> **EXERCISE DIRECTIONS**:
Within the data that follows, tally every line containing "δαπέδων". Provide only the tally.

> **DATA RECORDS**:

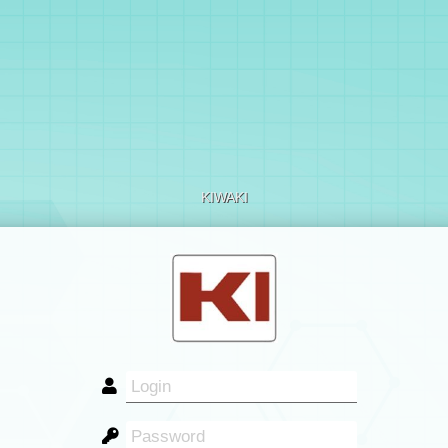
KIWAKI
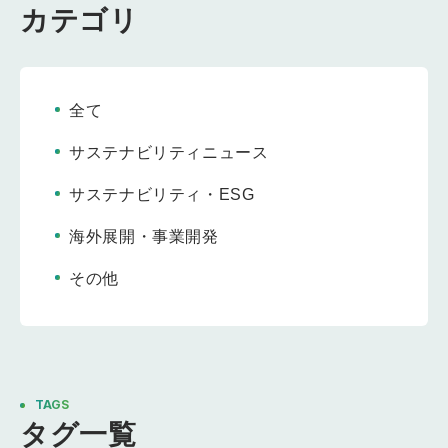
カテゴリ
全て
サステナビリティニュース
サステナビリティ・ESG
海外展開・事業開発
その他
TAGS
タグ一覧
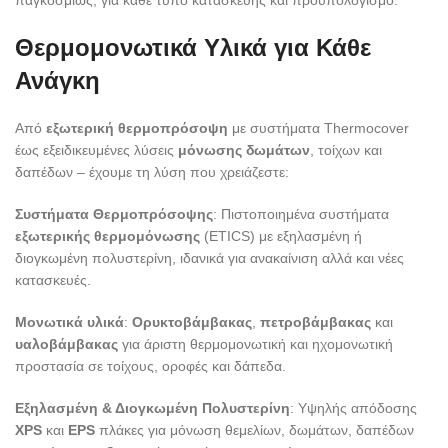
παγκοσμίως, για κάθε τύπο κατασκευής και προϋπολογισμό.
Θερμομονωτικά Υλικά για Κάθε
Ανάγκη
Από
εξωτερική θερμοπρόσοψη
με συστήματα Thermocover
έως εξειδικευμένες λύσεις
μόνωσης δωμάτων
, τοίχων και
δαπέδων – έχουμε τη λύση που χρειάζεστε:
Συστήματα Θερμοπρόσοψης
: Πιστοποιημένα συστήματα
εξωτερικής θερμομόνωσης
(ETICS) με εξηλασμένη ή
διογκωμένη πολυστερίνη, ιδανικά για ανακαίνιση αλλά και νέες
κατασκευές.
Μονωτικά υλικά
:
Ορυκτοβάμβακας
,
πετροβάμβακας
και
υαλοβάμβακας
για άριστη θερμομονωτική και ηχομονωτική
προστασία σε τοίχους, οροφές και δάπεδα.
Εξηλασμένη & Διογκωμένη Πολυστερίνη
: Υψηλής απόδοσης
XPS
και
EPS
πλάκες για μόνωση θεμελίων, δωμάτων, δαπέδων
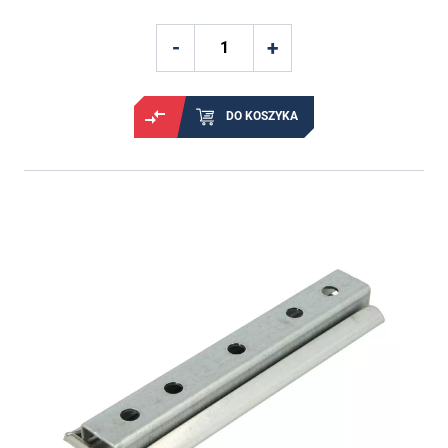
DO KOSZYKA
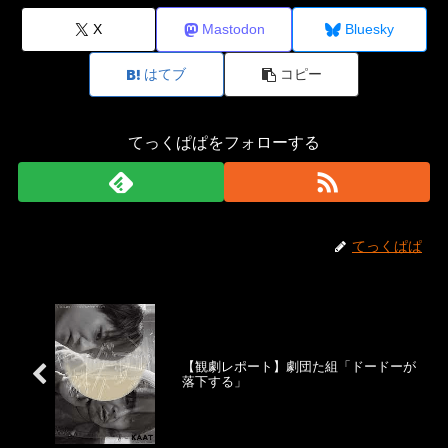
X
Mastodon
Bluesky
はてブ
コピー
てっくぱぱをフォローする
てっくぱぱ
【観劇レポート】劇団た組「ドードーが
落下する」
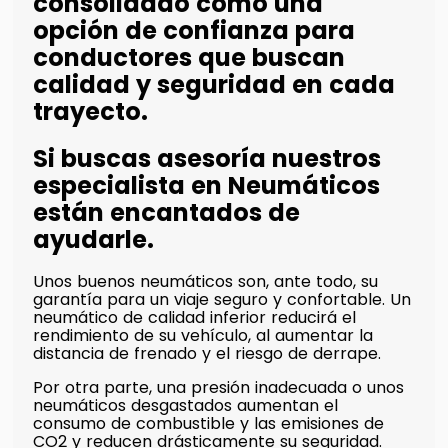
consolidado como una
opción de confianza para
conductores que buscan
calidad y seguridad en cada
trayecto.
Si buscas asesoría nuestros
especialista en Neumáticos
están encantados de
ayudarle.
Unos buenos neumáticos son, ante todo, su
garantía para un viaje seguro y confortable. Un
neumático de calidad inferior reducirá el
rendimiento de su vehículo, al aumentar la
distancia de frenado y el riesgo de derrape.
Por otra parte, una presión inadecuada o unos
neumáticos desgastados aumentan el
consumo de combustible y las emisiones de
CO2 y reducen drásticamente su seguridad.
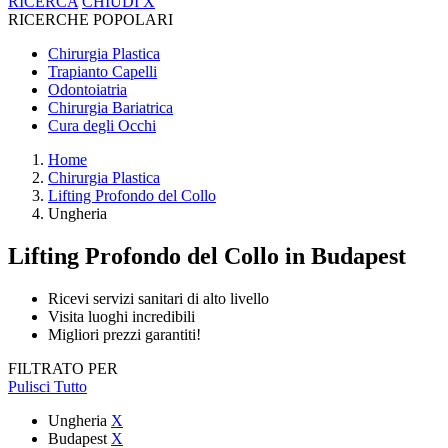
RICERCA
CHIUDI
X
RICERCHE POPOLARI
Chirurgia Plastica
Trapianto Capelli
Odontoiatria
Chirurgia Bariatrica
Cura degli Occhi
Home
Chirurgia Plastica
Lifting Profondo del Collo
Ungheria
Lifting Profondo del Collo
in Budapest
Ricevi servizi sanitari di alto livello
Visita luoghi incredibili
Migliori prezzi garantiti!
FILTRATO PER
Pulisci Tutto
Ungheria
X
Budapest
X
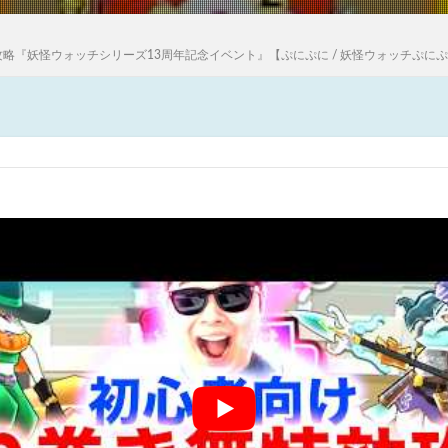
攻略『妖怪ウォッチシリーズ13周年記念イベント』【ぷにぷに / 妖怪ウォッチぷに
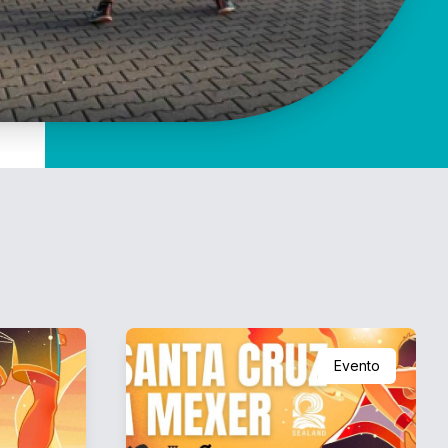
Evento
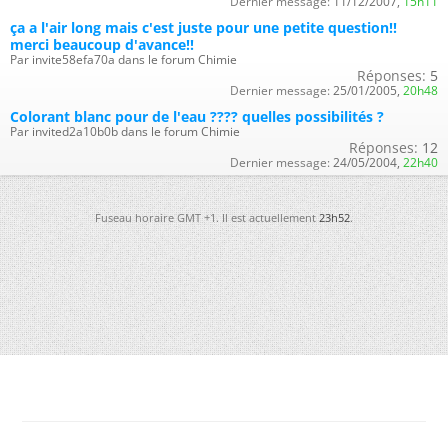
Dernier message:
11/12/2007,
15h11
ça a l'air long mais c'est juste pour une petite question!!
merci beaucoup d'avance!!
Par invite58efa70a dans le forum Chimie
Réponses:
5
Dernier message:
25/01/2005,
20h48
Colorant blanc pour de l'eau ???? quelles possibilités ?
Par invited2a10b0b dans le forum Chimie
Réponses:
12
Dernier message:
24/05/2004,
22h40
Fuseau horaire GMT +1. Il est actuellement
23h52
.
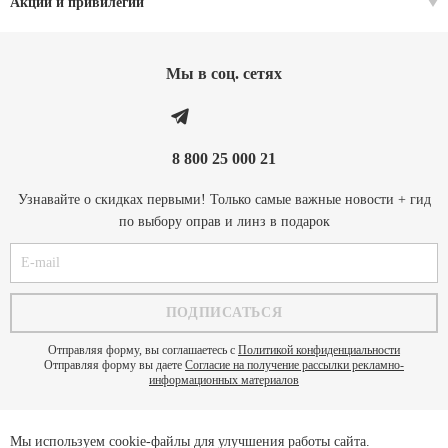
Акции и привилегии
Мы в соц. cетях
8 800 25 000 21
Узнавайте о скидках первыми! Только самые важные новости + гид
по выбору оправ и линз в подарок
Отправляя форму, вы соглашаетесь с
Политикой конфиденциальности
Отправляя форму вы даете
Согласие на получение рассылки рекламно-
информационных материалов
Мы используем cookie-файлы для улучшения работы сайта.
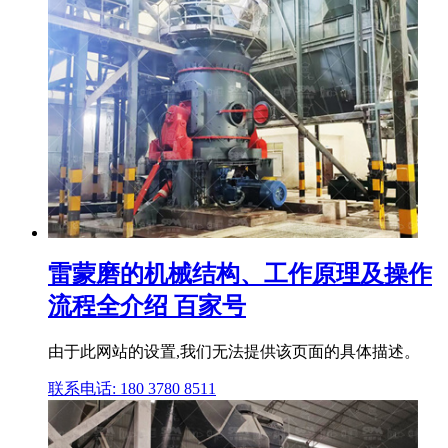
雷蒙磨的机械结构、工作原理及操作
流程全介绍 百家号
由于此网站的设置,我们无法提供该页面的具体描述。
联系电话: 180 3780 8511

---

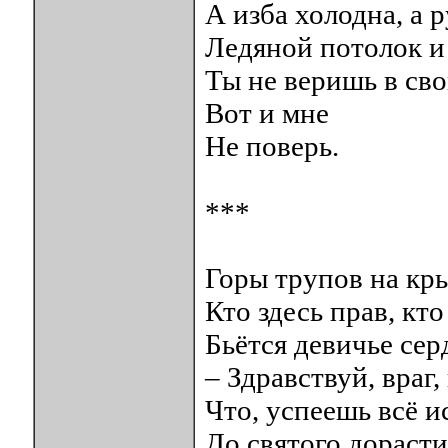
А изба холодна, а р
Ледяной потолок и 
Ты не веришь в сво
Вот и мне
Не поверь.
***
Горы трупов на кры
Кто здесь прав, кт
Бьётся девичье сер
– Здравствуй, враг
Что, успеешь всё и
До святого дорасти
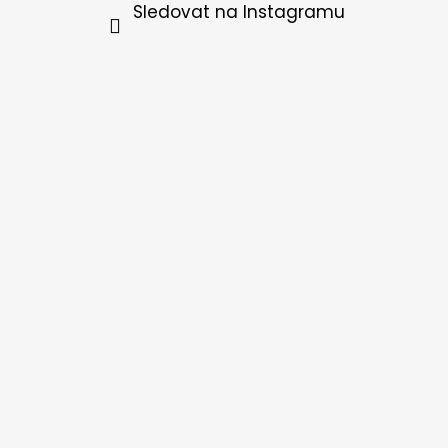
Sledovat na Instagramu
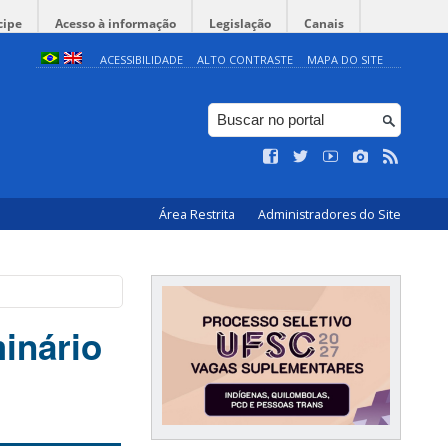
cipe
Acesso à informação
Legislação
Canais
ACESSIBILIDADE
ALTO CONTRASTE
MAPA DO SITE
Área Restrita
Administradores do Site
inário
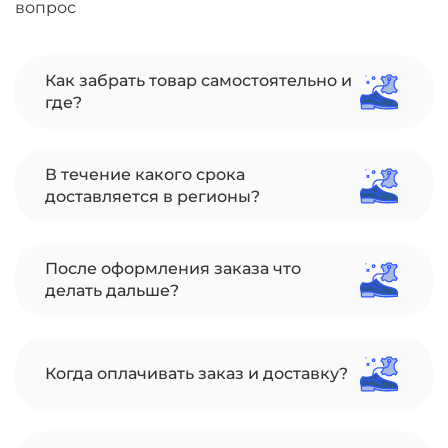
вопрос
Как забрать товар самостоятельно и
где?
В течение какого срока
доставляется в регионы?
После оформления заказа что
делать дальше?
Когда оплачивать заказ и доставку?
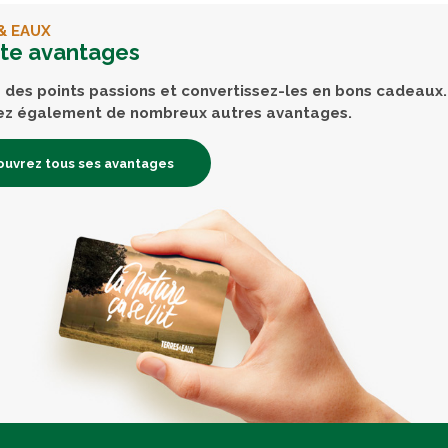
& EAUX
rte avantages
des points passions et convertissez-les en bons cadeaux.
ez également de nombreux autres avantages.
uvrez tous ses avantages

> **ANSWER TO THIS TASK**:
2